Step 5: Creation of a single Seurat object from all samples
In Step 5, individual Seurat objects from each sample are combined to enable the joint analysis across samples. Users can either merge or integrate their Seurat objects (Stuart et al. 2019). Alternatively, if experiments are limited to a single sequencing run, merging/integration can be bypassed; however, Step 5 must still be run because normalization, scaling, and linear dimensional reduction is then performed to inform the optimal parameters for clustering in Step 6.
Note: For more information regarding the difference between merging and integration, please see our pre-print manuscript here.

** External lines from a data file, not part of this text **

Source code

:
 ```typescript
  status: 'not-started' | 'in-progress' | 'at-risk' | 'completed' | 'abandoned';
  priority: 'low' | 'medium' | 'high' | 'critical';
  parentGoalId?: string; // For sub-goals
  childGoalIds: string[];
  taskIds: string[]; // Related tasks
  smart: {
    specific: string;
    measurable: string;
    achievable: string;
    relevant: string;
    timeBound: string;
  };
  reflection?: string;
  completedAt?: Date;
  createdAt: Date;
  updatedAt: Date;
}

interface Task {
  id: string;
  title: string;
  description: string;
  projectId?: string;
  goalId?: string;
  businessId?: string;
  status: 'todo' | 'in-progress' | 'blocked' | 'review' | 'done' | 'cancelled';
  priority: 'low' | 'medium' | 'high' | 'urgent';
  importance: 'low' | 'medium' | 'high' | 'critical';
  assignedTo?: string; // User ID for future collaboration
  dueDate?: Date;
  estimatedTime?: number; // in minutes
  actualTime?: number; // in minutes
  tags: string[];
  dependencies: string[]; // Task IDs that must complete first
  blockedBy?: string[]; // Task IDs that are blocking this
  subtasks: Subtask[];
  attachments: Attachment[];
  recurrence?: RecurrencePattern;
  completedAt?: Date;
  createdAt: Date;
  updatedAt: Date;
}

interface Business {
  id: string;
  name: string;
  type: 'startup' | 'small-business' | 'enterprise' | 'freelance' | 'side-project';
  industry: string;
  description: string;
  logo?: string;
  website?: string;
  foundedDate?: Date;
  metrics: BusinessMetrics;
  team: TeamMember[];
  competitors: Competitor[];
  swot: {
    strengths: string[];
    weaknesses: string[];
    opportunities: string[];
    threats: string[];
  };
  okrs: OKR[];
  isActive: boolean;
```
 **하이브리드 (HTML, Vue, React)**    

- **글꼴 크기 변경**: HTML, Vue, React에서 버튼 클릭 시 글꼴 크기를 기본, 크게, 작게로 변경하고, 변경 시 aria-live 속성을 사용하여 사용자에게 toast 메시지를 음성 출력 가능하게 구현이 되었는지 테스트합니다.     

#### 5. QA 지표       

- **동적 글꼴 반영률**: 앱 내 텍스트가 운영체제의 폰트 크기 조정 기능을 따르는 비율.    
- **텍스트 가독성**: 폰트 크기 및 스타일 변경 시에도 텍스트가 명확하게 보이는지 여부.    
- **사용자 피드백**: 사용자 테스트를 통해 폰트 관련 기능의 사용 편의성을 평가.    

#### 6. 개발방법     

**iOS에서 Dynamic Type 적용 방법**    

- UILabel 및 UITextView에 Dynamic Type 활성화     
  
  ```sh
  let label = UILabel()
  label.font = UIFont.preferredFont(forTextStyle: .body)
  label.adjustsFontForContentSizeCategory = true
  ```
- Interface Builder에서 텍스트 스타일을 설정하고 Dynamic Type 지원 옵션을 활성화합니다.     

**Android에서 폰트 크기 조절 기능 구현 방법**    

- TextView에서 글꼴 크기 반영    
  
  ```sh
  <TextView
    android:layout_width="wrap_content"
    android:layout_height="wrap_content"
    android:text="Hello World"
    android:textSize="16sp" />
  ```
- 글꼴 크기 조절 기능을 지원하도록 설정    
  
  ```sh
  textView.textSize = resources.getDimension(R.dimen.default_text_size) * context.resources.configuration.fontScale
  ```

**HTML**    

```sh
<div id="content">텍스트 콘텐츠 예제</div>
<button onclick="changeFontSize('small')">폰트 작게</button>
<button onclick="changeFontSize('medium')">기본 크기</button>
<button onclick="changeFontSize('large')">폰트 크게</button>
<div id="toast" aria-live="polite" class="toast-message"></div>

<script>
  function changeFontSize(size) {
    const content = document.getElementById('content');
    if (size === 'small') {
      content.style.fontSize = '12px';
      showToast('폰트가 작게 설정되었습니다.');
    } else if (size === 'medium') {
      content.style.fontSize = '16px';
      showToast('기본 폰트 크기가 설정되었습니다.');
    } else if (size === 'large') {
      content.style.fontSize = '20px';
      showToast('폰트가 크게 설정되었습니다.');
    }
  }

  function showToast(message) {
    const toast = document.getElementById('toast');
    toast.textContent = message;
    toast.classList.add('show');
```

The following parameters are adjustable for Step 5 (~/working_directory/job_info/parameters/step5_par.txt
):
Parameter | Default | Description |
---|---|---|
par_save_RNA | Yes | Whether or not to export an RNA expression matrix |
par_save_metadata | Yes | Whether or not to export a metadata dataframe |
par_seurat_object | NULL | If users already have a Seurat object(s), they may provide the path to a directory that contains an existing Seurat object(s) to initiate the pipeline at Step 5 |
par_one_seurat | No | Whether or not the experiment comprises of only one sequencing run. If this parameter is set to "Yes", set par_integrate_seurat and par_merge_seurat to "No". |
par_integrate_seurat | Yes | Whether or not to integrate the samples. If "Yes", par_merge_seurat must be "No". |
par_merge_seurat | No | Whether or not to merge the samples. If "Yes", par_integrate_seurat must be "No". |
par_DefaultAssay | RNA | The assay to perform normalization, scaling, and linear dimensiona reduction on. For most use cases this will be RNA. |
par_normalization.method | LogNormalize | Method to use for normalization |
par_scale.factor | 10000 | Scale factor for scaling the data |
par_selection.method | vst | Method for detecting top variable features |
par_nfeatures | 2500 | Number of features to select as top variable features |
par_FindIntegrationAnchors_dim | 25 | Which dimensions to use from the canonical correlation analysis (CCA) to specify the neighbor search space |
par_RunPCA_npcs | 30 | Total Number of principal components to compute and store for principal component analysis (PCA) |
par_RunUMAP_dims | 25 | Number of dimensions to use as input features for uniform manifold approximation and projection (UMAP) |
par_RunUMAP_n.neighbors | 45 | Number of neighboring points used in local approximations of manifold structure |
par_compute_jackstraw | No | Whether or not to perform JackStraw computation. This computation takes a long time. |
To run Step 5, use the following command:
bash $SCRNABOX_HOME/launch_scrnabox.sh \
-d ${SCRNABOX_PWD} \
--steps 5
The resulting output files are deposited into ~/working_directory/step5
. For a description of the outputs see here.